I found afterwards that my would-be sceptical companion had his troubles too. But of these I knew nothing yet. One night, for a wonder, I was sleeping soundly, when I was roused by a step on the lobby outside my room, followed by the loud clang of what turned out to be a large brass candlestick, flung with all his force by poor Tom Ludlow over the banisters, and rattling with a rebound down the second flight of stairs; and almost concurrently with this, Tom burst open my door, and bounced into my room backwards, in a state of extraordinary agitation.
I had jumped out of bed and clutched him by the arm before I had any distinct idea of my own whereabouts. There we were—in our shirts—standing before the open door—staring through the great old banister opposite, at the lobby window, through which the sickly light of a clouded moon was shining.
“What’s the matter, Tom? What’s the matter with you? What the devil’s the matter with you, Tom?” I demanded shaking him with nervous impatience.
He took a long breath before he
answered me, and then it was not very coherently.
“It’s nothing, nothing at all—did I speak?—what did I say?—Where’s the candle, Richard? It’s dark; I—I had a candle!”

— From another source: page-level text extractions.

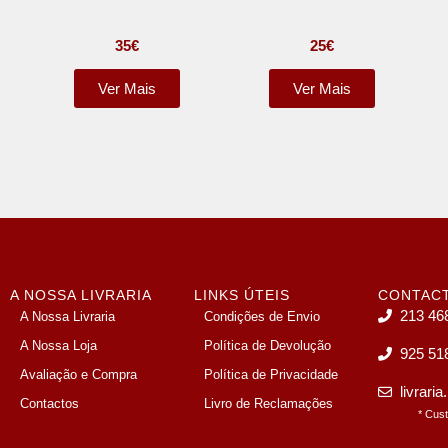
35
€
25
€
Ver Mais
Ver Mais
A NOSSA LIVRARIA
LINKS ÚTEIS
CONTAC
213 46
A Nossa Livraria
Condições de Envio
A Nossa Loja
Política de Devolução
925 51
Avaliação e Compra
Política de Privacidade
livrari
Contactos
Livro de Reclamações
* Cus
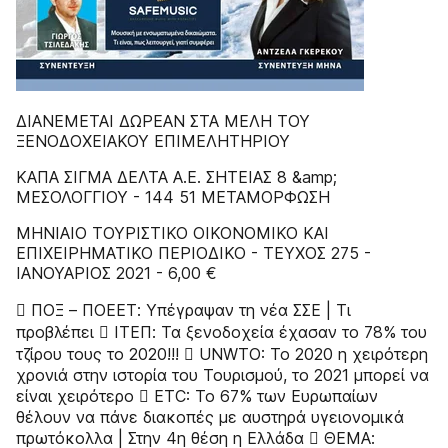
ΔIANEMETAI ΔΩPEAN ΣTA MEΛH TOY
ΞENOΔOXEIAKOY EΠIMEΛHTHPIOY
ΚΑΠΑ ΣΙΓΜΑ ΔΕΛΤΑ Α.Ε. ΣΗΤΕΙΑΣ 8 &amp;
ΜΕΣΟΛΟΓΓΙΟΥ - 144 51 ΜΕΤΑΜΟΡΦΩΣΗ
MHNIAIO TOYPIΣTIKO OIKONOMIKO KAI
EΠIXEIPHMATIKO ΠEPIOΔIKO - TEYXOΣ 275 -
IANOYAΡΙΟΣ 2021 - 6,00 €
 ΠΟΞ – ΠΟΕΕΤ: Υπέγραψαν τη νέα ΣΣΕ | Τι
προβλέπει  ΙΤΕΠ: Τα ξενοδοχεία έχασαν το 78% του
τζίρου τους το 2020!!!  UNWTO: Το 2020 η χειρότερη
χρονιά στην ιστορία του Τουρισµού, το 2021 µπορεί να
είναι χειρότερο  ETC: Το 67% των Ευρωπαίων
θέλουν να πάνε διακοπές με αυστηρά υγειονομικά
πρωτόκολλα | Στην 4η θέση η Ελλάδα  ΘΕΜΑ:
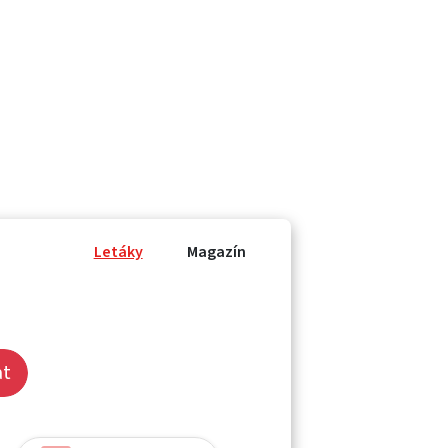
Letáky
Magazín
at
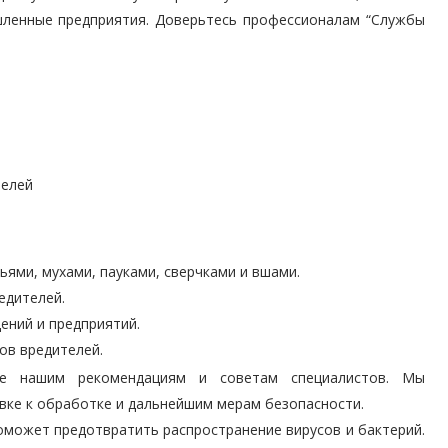
ленные предприятия. Доверьтесь профессионалам “Службы
телей
ями, мухами, пауками, сверчками и вшами.
едителей.
ений и предприятий.
ов вредителей.
йте нашим рекомендациям и советам специалистов. Мы
вке к обработке и дальнейшим мерам безопасности.
оможет предотвратить распространение вирусов и бактерий.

“Yes, dark enough,” I said; “but what’s the matter?—what is it?—why don’t you speak, Tom?—have you lost your wits?—what is the matter?”
“The matter?—oh, it is all over. It must have been a dream—nothing at all but a dream—don’t you think so? It could not be anything more than a dream.”

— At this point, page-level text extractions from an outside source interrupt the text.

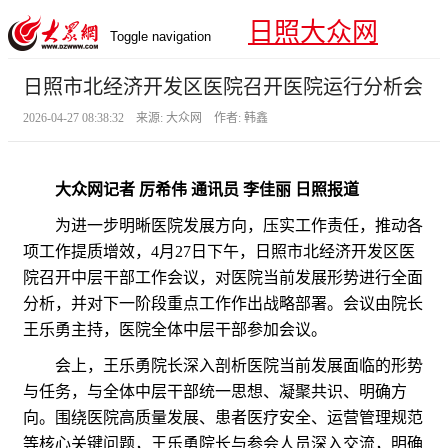
日照大众网
Toggle navigation
日照市北经济开发区医院召开医院运行分析会
2026-04-27 08:38:32 来源: 大众网 作者: 韩鑫
大众网记者 厉希伟 通讯员 李佳丽 日照报道
为进一步明晰医院发展方向，压实工作责任，推动各
项工作提质增效，4月27日下午，日照市北经济开发区医
院召开中层干部工作会议，对医院当前发展形势进行全面
分析，并对下一阶段重点工作作出战略部署。会议由院长
王乐勇主持，医院全体中层干部参加会议。
会上，王乐勇院长深入剖析医院当前发展面临的形势
与任务，与全体中层干部统一思想、凝聚共识、明确方
向。围绕医院高质量发展、患者医疗安全、运营管理规范
等核心关键问题，王乐勇院长与参会人员深入交流，明确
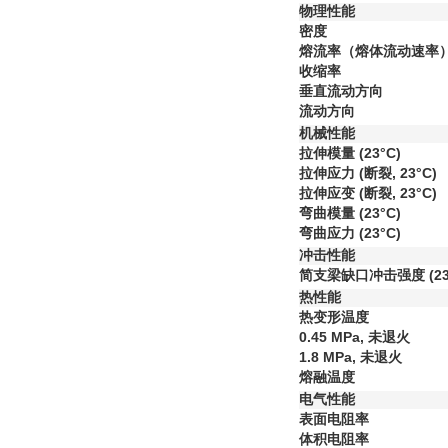
物理性能
密度
熔流率（熔体流动速率
收缩率
垂直流动方向
流动方向
机械性能
拉伸模量
(23°C)
拉伸应力
(断裂, 23°C)
拉伸应变
(断裂, 23°C)
弯曲模量
(23°C)
弯曲应力
(23°C)
冲击性能
简支梁缺口冲击强度
(2
热性能
热变形温度
0.45 MPa, 未退火
1.8 MPa, 未退火
熔融温度
电气性能
表面电阻率
体积电阻率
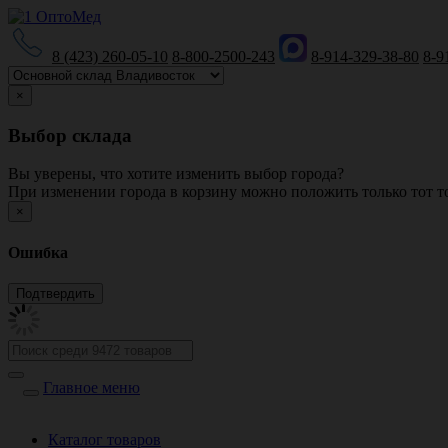
8 (423) 260-05-10
8-800-2500-243
8-914-329-38-80
8-9
×
Выбор склада
Вы уверены, что хотите изменить выбор города?
При изменении города в корзину можно положить только тот то
×
Ошибка
Главное меню
Каталог товаров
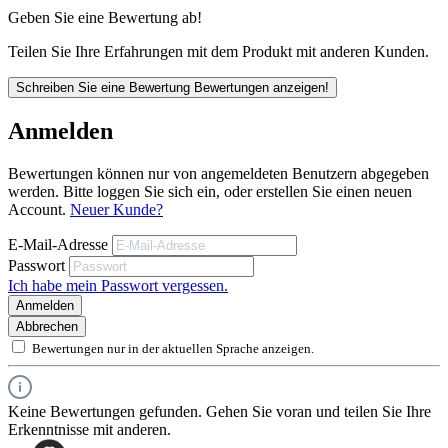
Geben Sie eine Bewertung ab!
Teilen Sie Ihre Erfahrungen mit dem Produkt mit anderen Kunden.
Schreiben Sie eine Bewertung
Bewertungen anzeigen!
Anmelden
Bewertungen können nur von angemeldeten Benutzern abgegeben
werden. Bitte loggen Sie sich ein, oder erstellen Sie einen neuen
Account.
Neuer Kunde?
E-Mail-Adresse
Passwort
Ich habe mein Passwort vergessen.
Anmelden
Abbrechen
Bewertungen nur in der aktuellen Sprache anzeigen.
Keine Bewertungen gefunden. Gehen Sie voran und teilen Sie Ihre
Erkenntnisse mit anderen.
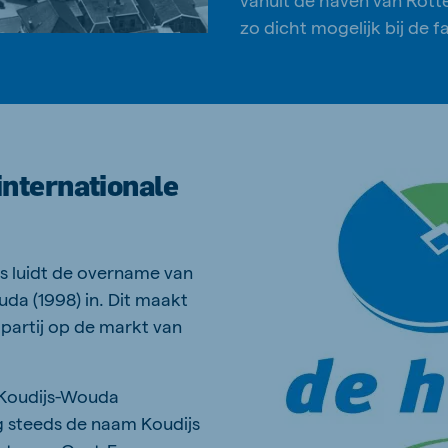
zo dicht mogelijk bij de 
internationale
s luidt de overname van
da (1998) in. Dit maakt
 partij op de markt van
n Koudijs-Wouda
g steeds de naam Koudijs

“Of course,” said I, feeling uncommonly nervous, “it was a dream.”
“I thought,” he said, “there was a man in my room, and—and I jumped out of bed; and—and—where’s the candle?”
“In your room, most likely,” I said, “shall I go and bring it?”
“No; stay here—don’t go; it’s no matter—don’t, I tell you; it was all a dream. Bolt the door, Dick; I’ll stay here with you—I feel nervous. So, Dick, like a good fellow, light your candle and open the window—I am in a shocking state.”
I did as he asked me, and robing himself like Granuaile in one of my blankets, he seated himself close beside my bed.
Everybody knows how contagious is fear of all sorts, but more especially that particular kind of fear under which poor Tom was at that moment labouring. I would not have heard, nor I believe would he have recapitulated, just at that moment, for half the world, the details of the hideous vision which had so unmanned him.